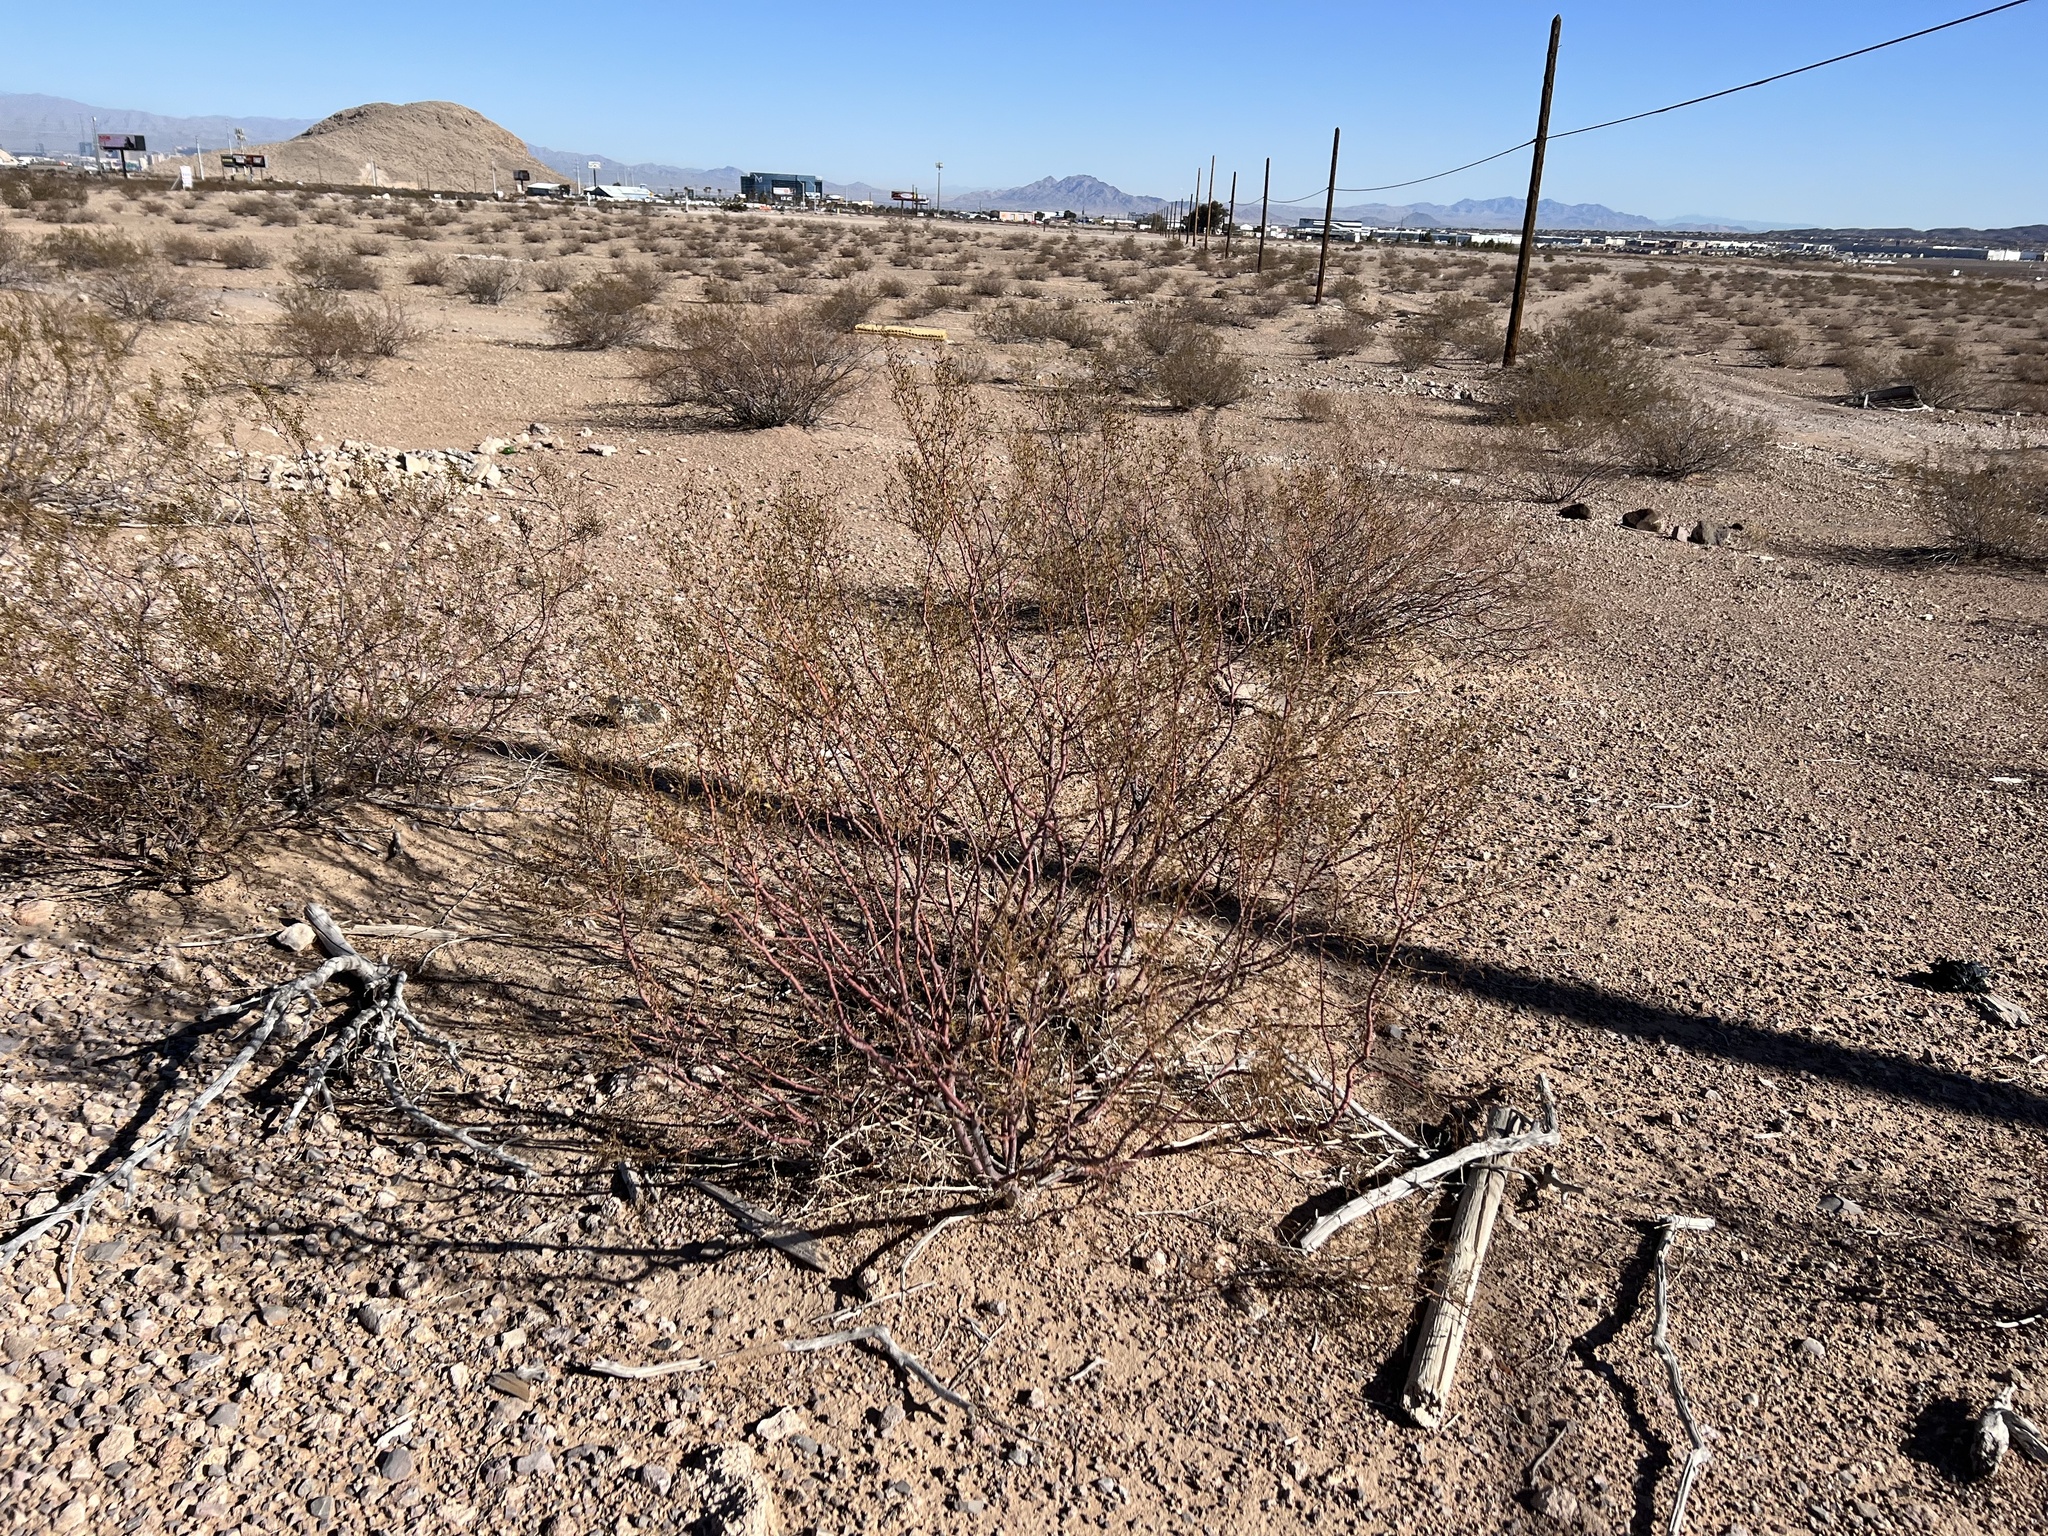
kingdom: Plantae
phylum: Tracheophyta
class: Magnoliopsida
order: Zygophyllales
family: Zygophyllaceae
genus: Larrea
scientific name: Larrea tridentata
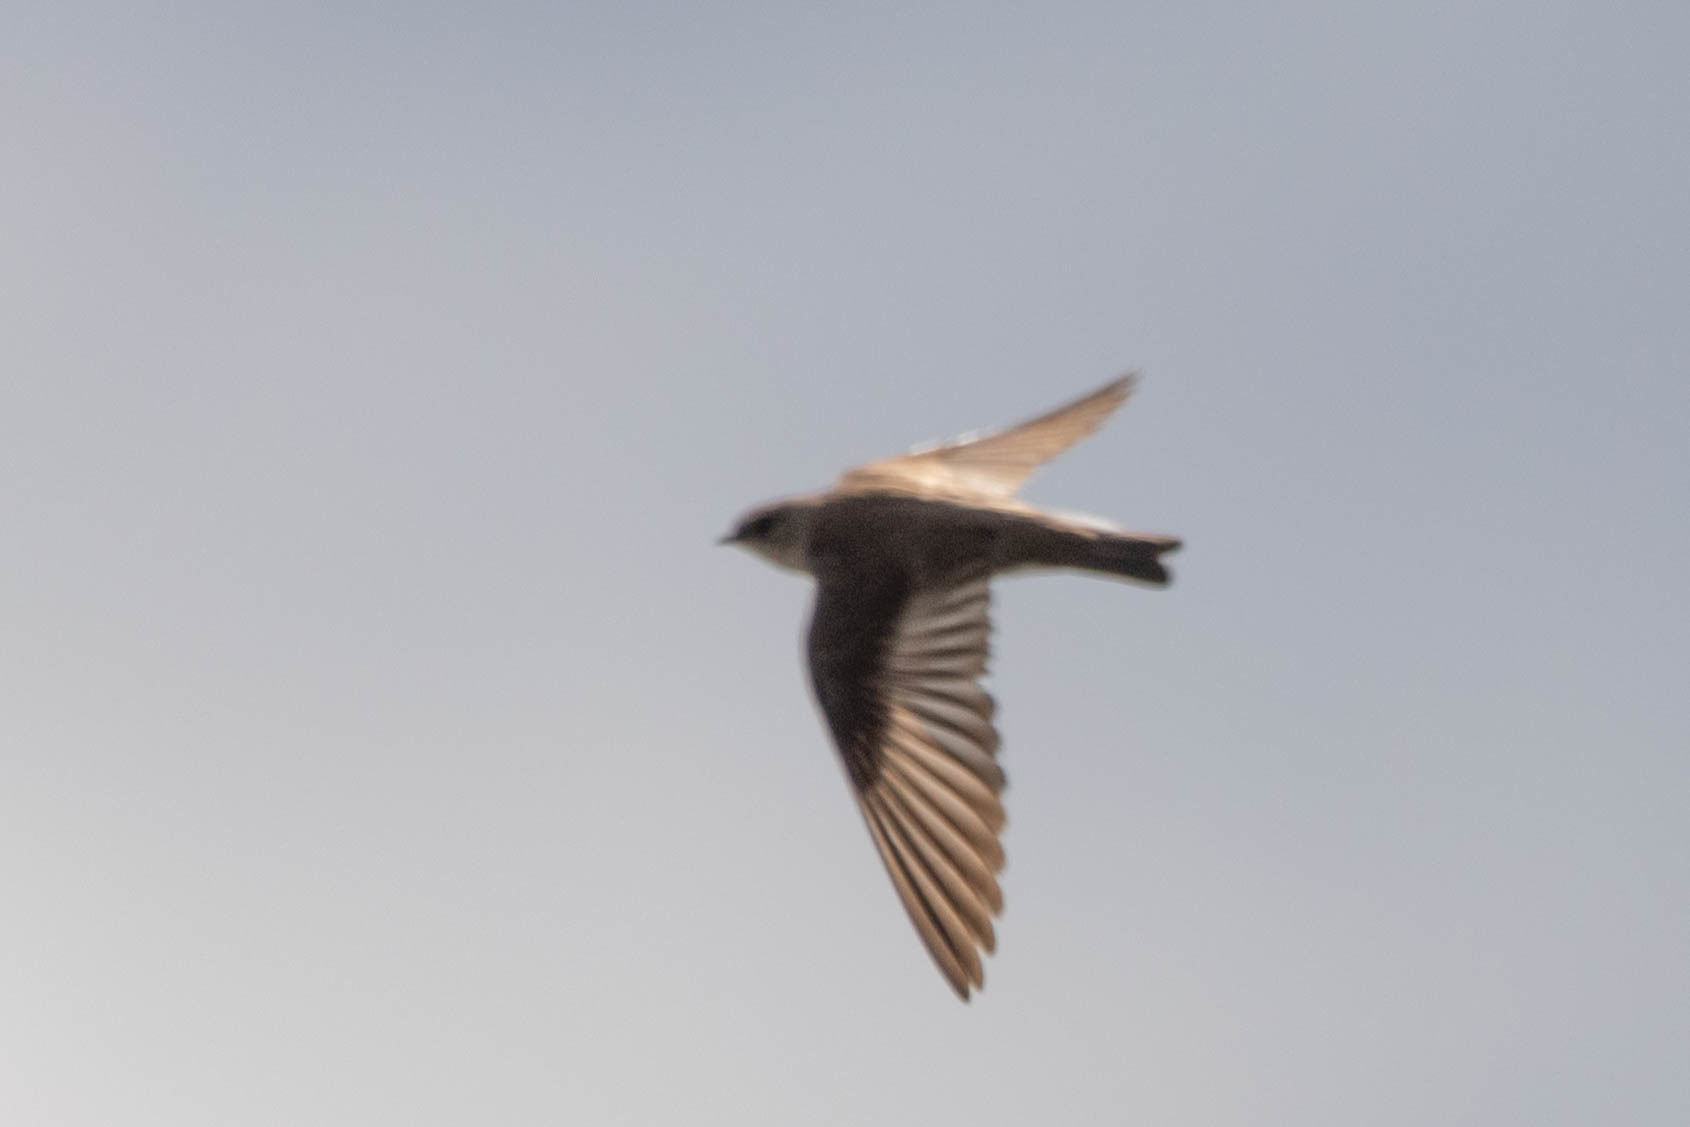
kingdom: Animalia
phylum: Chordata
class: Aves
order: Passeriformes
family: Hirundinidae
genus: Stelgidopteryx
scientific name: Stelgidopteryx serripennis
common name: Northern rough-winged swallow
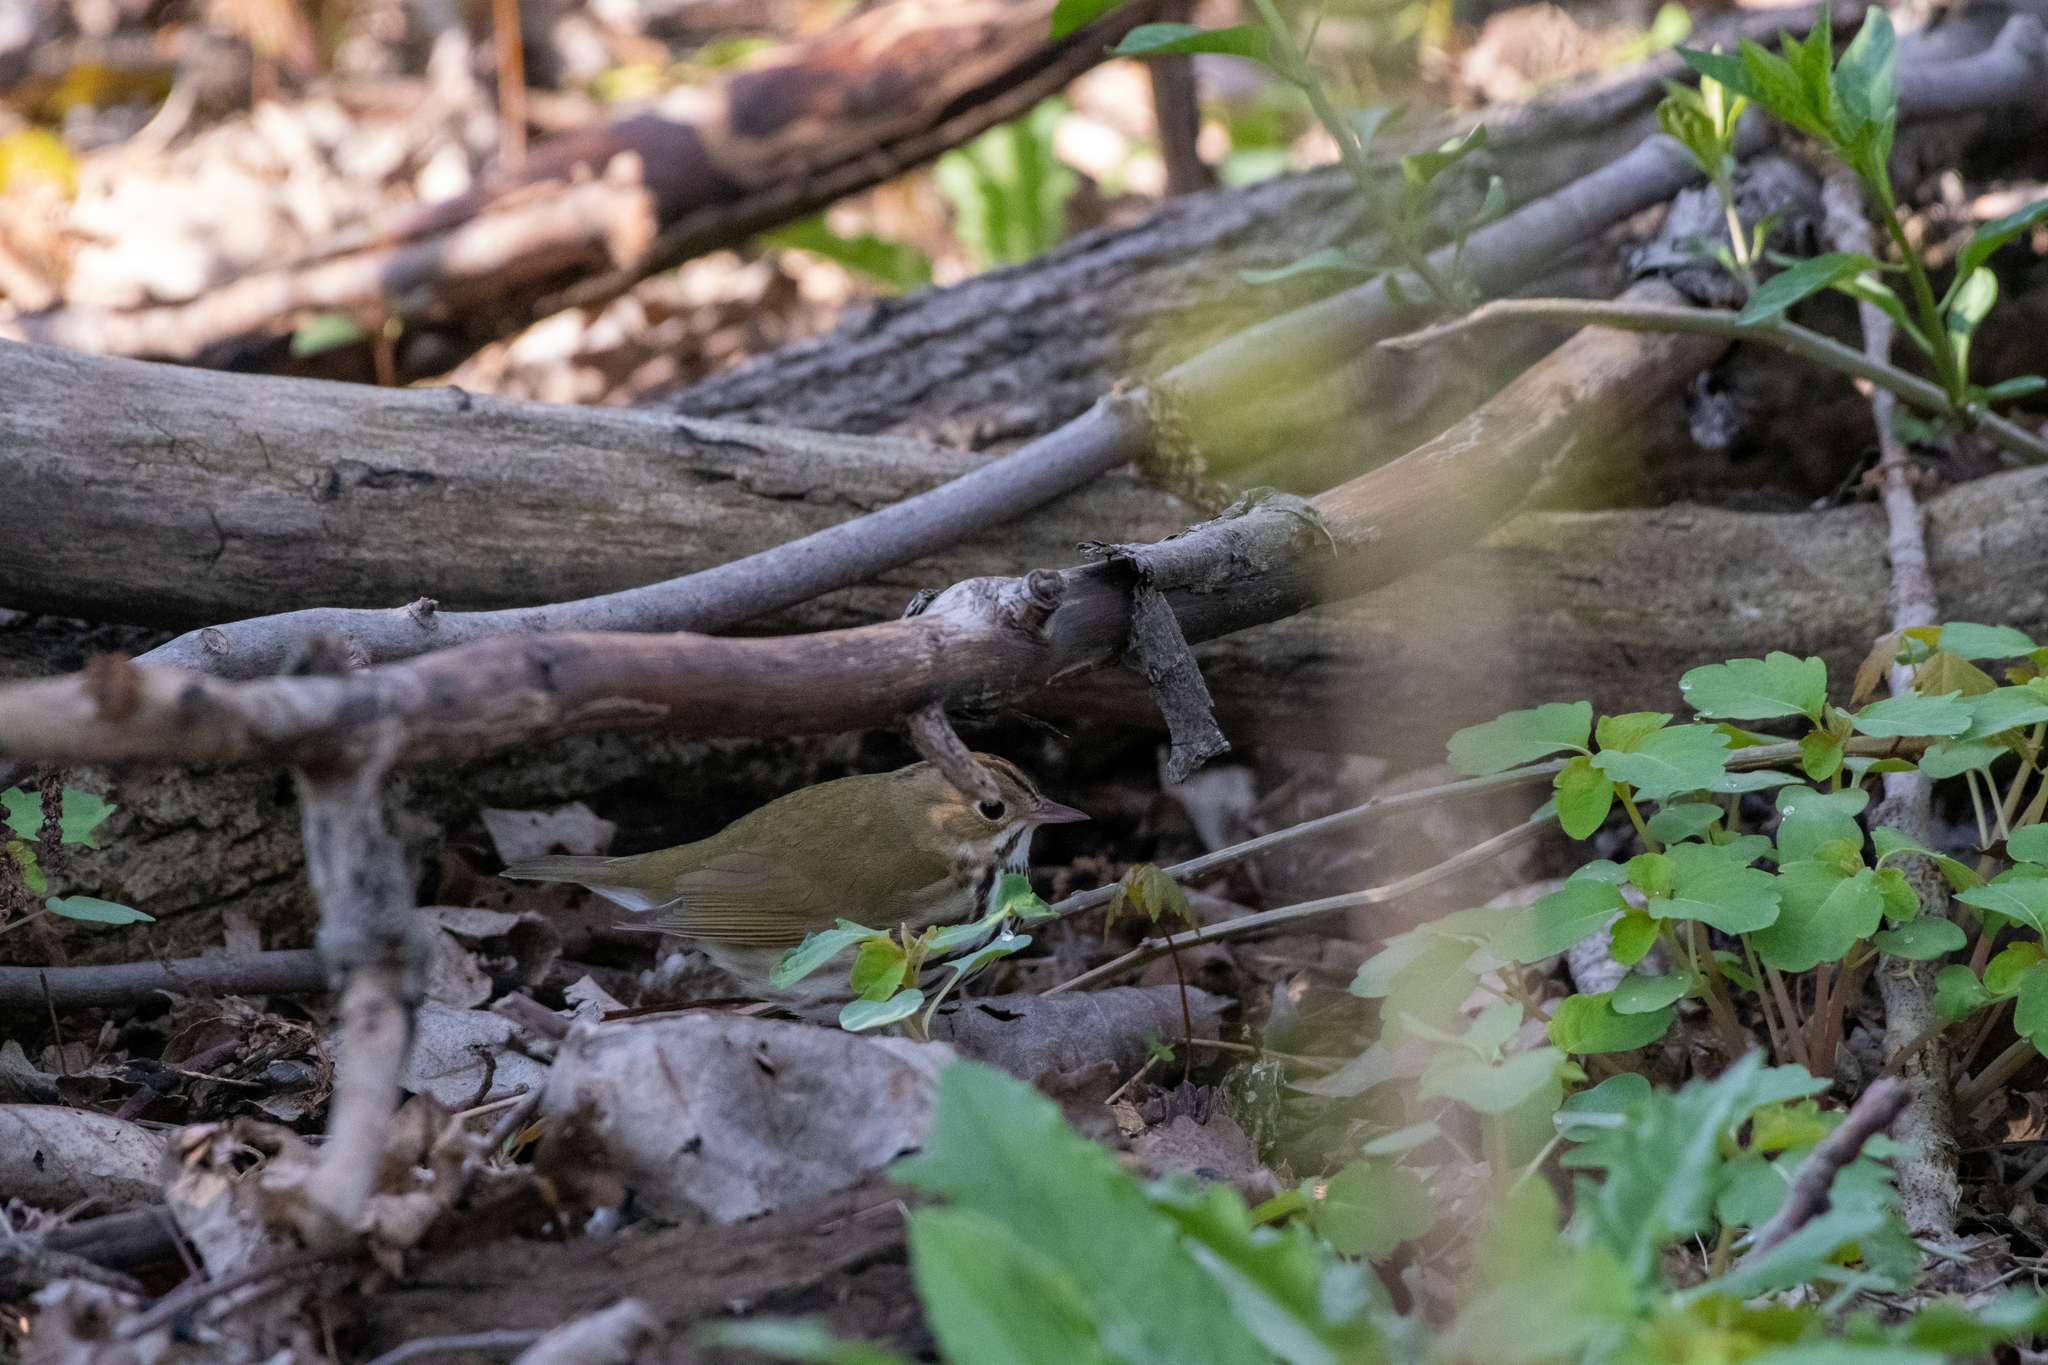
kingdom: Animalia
^^^^^^^^
PROBLEM TO WORK ON
Revise the rows above by changing every "scientific name" to "species" and keeping everything else the same. Leave the pictures out of your answer.

THE COMPLETED TASK
kingdom: Plantae
phylum: Tracheophyta
class: Magnoliopsida
order: Zygophyllales
family: Zygophyllaceae
genus: Larrea
species: Larrea tridentata
kingdom: Animalia
phylum: Chordata
class: Aves
order: Passeriformes
family: Hirundinidae
genus: Stelgidopteryx
species: Stelgidopteryx serripennis
common name: Northern rough-winged swallow
kingdom: Animalia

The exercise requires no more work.